To do: Quote, with no changes, the lines that run from the top of the material to the line with "(3,3'-diaminobenzidine) immunohistochemical staining", both included.

Materials provided:
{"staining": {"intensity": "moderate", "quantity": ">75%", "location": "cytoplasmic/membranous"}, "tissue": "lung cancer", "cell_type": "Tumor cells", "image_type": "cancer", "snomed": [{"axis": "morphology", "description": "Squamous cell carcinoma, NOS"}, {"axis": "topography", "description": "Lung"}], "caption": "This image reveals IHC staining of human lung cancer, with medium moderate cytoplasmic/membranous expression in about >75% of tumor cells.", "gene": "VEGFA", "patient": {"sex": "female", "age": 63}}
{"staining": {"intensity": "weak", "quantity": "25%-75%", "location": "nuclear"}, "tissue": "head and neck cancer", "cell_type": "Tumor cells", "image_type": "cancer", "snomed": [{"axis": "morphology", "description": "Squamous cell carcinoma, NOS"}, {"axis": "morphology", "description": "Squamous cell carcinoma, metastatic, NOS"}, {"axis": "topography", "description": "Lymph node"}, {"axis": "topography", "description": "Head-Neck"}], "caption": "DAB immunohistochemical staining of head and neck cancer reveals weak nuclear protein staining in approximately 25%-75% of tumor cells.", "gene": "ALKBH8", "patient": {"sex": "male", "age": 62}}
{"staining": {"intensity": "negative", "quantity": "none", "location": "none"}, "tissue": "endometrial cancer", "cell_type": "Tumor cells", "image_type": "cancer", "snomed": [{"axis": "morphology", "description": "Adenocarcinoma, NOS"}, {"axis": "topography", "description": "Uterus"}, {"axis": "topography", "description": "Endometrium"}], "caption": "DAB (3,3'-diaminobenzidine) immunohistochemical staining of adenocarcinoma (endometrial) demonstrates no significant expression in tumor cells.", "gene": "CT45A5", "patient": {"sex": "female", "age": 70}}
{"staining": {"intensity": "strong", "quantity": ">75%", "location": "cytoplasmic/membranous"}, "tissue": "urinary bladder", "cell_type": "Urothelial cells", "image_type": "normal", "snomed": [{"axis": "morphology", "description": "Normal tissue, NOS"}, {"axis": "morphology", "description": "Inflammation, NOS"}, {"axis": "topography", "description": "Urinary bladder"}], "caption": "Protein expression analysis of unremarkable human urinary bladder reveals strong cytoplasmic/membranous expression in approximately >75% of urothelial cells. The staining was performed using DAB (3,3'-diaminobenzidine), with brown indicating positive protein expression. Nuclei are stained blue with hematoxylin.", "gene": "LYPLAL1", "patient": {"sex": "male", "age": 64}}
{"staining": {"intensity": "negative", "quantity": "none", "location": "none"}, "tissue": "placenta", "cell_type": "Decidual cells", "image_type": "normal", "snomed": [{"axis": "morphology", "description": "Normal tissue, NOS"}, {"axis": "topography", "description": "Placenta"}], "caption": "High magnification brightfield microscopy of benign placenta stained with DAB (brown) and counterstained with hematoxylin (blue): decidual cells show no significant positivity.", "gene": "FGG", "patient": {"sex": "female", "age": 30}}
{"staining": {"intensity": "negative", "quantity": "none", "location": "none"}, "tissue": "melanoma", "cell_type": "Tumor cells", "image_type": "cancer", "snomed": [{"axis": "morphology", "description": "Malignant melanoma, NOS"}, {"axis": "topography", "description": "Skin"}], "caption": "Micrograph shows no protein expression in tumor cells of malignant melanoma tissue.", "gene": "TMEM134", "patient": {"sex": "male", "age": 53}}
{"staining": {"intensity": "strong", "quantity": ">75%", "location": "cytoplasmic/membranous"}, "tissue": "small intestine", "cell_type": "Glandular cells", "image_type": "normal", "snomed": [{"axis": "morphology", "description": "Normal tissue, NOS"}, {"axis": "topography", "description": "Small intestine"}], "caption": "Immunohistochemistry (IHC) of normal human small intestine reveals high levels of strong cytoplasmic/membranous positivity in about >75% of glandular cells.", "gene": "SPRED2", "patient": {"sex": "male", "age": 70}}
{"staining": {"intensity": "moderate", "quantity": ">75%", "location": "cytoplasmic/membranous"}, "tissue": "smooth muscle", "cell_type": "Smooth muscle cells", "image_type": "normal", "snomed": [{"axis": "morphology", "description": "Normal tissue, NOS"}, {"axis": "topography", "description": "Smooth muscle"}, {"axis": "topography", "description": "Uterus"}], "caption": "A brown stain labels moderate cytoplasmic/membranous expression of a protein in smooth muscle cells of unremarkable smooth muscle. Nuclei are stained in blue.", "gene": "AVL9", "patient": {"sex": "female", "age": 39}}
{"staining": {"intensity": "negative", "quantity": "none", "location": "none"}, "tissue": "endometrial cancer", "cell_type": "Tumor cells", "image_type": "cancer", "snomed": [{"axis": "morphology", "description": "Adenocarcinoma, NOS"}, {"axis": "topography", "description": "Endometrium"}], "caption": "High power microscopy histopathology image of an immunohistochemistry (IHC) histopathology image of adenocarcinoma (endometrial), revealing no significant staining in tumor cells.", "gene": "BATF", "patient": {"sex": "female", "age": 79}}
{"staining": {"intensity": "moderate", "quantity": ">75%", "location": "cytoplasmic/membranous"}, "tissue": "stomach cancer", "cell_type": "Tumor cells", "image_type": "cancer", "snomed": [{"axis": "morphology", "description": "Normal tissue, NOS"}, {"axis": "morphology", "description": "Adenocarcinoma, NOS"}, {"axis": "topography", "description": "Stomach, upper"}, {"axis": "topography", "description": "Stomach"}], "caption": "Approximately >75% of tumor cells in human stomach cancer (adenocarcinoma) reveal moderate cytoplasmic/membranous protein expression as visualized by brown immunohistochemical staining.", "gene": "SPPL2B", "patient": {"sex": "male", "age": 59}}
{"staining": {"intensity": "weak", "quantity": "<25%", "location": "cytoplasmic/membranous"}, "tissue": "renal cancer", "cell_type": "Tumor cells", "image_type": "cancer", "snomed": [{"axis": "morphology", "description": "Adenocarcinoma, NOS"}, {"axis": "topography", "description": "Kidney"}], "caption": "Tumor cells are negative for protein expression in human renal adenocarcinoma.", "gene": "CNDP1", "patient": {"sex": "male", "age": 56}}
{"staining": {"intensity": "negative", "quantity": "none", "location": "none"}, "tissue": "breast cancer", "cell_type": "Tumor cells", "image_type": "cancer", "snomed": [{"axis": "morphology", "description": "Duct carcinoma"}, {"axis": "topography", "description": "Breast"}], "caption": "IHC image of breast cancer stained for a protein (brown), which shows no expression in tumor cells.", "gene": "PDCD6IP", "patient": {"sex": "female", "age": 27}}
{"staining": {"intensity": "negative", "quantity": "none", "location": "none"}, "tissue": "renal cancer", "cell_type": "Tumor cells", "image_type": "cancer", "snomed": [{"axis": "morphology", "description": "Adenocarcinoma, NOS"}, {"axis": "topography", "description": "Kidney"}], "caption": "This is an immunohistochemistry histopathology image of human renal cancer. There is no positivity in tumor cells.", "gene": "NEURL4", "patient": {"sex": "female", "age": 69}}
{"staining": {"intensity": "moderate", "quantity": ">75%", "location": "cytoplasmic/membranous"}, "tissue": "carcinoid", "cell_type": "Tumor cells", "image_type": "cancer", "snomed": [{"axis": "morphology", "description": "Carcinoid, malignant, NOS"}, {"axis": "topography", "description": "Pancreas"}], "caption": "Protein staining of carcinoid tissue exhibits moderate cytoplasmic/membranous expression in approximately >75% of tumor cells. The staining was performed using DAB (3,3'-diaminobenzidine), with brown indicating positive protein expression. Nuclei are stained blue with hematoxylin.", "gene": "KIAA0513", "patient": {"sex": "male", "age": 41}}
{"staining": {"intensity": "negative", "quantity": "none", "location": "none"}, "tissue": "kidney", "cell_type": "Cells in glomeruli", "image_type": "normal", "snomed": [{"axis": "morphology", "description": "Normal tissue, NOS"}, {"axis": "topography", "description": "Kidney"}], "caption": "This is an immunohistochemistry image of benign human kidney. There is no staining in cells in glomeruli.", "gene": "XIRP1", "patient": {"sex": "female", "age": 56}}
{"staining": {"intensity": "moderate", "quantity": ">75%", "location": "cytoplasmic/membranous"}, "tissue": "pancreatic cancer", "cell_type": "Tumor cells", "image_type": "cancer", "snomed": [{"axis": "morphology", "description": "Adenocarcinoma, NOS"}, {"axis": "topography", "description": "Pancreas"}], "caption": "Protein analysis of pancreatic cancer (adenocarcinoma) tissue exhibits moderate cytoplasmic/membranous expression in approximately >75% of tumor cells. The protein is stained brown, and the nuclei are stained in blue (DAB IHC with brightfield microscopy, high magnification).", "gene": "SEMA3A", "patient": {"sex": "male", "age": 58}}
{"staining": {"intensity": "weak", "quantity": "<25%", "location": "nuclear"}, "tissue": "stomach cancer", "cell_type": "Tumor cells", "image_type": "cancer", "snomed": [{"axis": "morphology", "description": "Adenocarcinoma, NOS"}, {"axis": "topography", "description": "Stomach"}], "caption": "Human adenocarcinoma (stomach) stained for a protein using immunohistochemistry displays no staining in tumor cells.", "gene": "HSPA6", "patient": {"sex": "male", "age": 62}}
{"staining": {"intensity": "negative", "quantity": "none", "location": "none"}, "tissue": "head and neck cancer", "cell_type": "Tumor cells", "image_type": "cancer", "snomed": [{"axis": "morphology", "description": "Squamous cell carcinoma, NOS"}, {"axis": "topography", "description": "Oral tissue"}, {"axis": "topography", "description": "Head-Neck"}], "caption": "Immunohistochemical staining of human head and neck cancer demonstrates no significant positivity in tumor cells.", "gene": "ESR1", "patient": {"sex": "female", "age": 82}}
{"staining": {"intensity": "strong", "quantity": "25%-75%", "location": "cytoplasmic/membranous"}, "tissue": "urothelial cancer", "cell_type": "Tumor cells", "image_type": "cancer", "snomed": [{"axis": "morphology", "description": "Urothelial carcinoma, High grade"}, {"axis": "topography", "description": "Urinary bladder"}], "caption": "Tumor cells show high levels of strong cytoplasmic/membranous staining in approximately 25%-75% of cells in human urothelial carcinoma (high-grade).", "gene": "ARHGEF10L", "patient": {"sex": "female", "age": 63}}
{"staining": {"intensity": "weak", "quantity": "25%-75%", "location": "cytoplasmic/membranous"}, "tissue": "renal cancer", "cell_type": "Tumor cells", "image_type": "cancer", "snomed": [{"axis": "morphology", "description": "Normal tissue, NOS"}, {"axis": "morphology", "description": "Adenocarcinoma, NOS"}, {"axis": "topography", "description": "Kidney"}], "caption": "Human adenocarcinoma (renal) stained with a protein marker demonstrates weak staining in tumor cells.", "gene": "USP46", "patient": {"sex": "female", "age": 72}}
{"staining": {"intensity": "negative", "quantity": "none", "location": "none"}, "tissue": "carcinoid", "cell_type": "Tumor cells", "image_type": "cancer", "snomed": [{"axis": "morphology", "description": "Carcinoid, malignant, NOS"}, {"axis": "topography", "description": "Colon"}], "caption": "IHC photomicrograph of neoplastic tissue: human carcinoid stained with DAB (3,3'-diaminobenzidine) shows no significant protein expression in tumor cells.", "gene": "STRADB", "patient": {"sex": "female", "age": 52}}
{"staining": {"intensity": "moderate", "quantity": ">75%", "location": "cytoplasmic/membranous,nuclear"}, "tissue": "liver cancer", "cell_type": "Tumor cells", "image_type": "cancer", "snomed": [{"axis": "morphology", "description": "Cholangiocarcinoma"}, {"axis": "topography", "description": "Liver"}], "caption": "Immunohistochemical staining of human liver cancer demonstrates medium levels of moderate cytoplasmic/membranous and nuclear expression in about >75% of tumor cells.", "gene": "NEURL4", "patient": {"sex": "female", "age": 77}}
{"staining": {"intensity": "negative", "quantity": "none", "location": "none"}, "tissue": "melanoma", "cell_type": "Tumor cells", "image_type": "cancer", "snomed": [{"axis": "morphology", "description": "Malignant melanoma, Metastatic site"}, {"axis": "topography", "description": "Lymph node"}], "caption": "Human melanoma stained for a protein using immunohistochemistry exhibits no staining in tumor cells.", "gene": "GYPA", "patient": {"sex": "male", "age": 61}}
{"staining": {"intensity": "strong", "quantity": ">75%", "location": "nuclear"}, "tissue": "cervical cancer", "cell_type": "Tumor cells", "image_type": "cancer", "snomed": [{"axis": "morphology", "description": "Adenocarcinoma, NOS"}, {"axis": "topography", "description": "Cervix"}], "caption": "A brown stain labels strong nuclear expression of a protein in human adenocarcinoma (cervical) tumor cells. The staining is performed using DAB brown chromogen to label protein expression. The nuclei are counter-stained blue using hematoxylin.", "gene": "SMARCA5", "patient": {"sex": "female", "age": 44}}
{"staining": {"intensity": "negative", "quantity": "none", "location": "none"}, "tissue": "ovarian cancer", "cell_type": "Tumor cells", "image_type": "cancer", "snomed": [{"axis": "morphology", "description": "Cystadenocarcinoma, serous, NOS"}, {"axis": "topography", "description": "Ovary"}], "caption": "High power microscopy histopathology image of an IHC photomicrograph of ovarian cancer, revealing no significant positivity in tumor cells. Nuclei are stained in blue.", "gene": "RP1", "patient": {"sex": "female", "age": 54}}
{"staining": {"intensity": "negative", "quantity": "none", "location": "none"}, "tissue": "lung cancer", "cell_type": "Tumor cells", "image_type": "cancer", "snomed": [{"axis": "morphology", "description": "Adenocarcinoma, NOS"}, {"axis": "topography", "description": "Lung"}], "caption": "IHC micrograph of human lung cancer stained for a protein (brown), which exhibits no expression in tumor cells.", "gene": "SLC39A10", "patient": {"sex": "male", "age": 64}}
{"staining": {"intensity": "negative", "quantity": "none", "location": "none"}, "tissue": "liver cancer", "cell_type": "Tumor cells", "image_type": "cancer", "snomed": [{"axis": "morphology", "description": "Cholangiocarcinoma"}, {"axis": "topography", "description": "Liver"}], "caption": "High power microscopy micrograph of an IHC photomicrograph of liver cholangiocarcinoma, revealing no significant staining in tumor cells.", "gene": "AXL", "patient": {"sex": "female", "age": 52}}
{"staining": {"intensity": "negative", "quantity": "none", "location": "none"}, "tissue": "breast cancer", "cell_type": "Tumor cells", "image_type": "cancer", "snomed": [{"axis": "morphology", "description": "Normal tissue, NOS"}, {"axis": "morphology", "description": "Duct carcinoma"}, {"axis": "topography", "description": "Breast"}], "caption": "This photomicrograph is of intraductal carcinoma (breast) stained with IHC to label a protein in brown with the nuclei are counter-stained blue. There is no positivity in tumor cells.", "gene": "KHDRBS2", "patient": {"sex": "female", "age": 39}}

Your solution:
{"staining": {"intensity": "moderate", "quantity": ">75%", "location": "cytoplasmic/membranous"}, "tissue": "lung cancer", "cell_type": "Tumor cells", "image_type": "cancer", "snomed": [{"axis": "morphology", "description": "Squamous cell carcinoma, NOS"}, {"axis": "topography", "description": "Lung"}], "caption": "This image reveals IHC staining of human lung cancer, with medium moderate cytoplasmic/membranous expression in about >75% of tumor cells.", "gene": "VEGFA", "patient": {"sex": "female", "age": 63}}
{"staining": {"intensity": "weak", "quantity": "25%-75%", "location": "nuclear"}, "tissue": "head and neck cancer", "cell_type": "Tumor cells", "image_type": "cancer", "snomed": [{"axis": "morphology", "description": "Squamous cell carcinoma, NOS"}, {"axis": "morphology", "description": "Squamous cell carcinoma, metastatic, NOS"}, {"axis": "topography", "description": "Lymph node"}, {"axis": "topography", "description": "Head-Neck"}], "caption": "DAB immunohistochemical staining of head and neck cancer reveals weak nuclear protein staining in approximately 25%-75% of tumor cells.", "gene": "ALKBH8", "patient": {"sex": "male", "age": 62}}
{"staining": {"intensity": "negative", "quantity": "none", "location": "none"}, "tissue": "endometrial cancer", "cell_type": "Tumor cells", "image_type": "cancer", "snomed": [{"axis": "morphology", "description": "Adenocarcinoma, NOS"}, {"axis": "topography", "description": "Uterus"}, {"axis": "topography", "description": "Endometrium"}], "caption": "DAB (3,3'-diaminobenzidine) immunohistochemical staining of adenocarcinoma (endometrial) demonstrates no significant expression in tumor cells.", "gene": "CT45A5", "patient": {"sex": "female", "age": 70}}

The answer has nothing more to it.